◆ **EXERCISE INSTRUCTIONS**:
a: In the "Save the bros" thread, what does Joliver suspect his love of shakes has done to his body?
b: Resume the "Save the bros" thread from its final line.

### DOCUMENT SEGMENT ###

# Save the bros



## Joliver (Feb 19, 2015)




----------



## DieYoungStrong (Feb 19, 2015)

This commercial makes me want to buy up all this bro juice so bros go the way of the dinosaur....


----------



## Joliver (Feb 19, 2015)

I strongly suspect that due to my love of shakes, my body is half arsenic.


----------



## BigGameHunter (Feb 19, 2015)

any chance we can get the part where the old lady says "hell pound the shit out of it" looped?  6 or 7 times should be enough.  Kind of sexy.

Id ask PFM to do it but he would kill me.


----------



## deadlift666 (Feb 19, 2015)

Very touching. Time for a shake.


----------



## NbleSavage (Feb 20, 2015)

BigGameHunter said:


> any chance we can get the part where the old lady says "hell pound the shit out of it" looped?  6 or 7 times should be enough.  Kind of sexy.
> 
> Id ask PFM to do it but he would kill me.



I'm so glad I wasn't the only one who caught that twinkle in her eye as she said that...


----------



## trodizzle (Feb 20, 2015)

Post of the year.


----------



## PillarofBalance (Feb 20, 2015)

That settles it. Joliver is our newest asset to the board.

We owe you a massive debt of gratitude joliver. You have saved countless Bros with your courageous message.


----------



## schultz1 (Feb 20, 2015)

### DATA EXTRACT ###

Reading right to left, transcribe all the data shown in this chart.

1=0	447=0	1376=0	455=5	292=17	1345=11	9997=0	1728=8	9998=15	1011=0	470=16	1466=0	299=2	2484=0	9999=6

###

◆ **RESULTS IN ORDER**:
a: He suspects his body is half arsenic.

b:
That makes me want chocolate milk  for some reason


----------



## TriniJuice (Feb 20, 2015)

schultz1 said:


> That makes me want chocolate milk  for some reason



I'm here for you.....


----------



## Seeker (Feb 20, 2015)

I'd like to pound the shit out of her


----------



## AndroSport (Feb 20, 2015)

BigGameHunter said:


> any chance we can get the part where the old lady says "hell pound the shit out of it" looped?  6 or 7 times should be enough.  Kind of sexy.



Better round it up to 10


----------



## stonetag (Feb 20, 2015)

I got to admit, I got a little misty.


----------



## JAXNY (Feb 20, 2015)

I've got some organic bro fuel for her.


----------



## AlphaD (Feb 20, 2015)

What a great cause ..... Thanks for bringing it to our attention....... Wipes tear away...sniff


----------



## McDuffy (Mar 6, 2015)

Bro milk ha!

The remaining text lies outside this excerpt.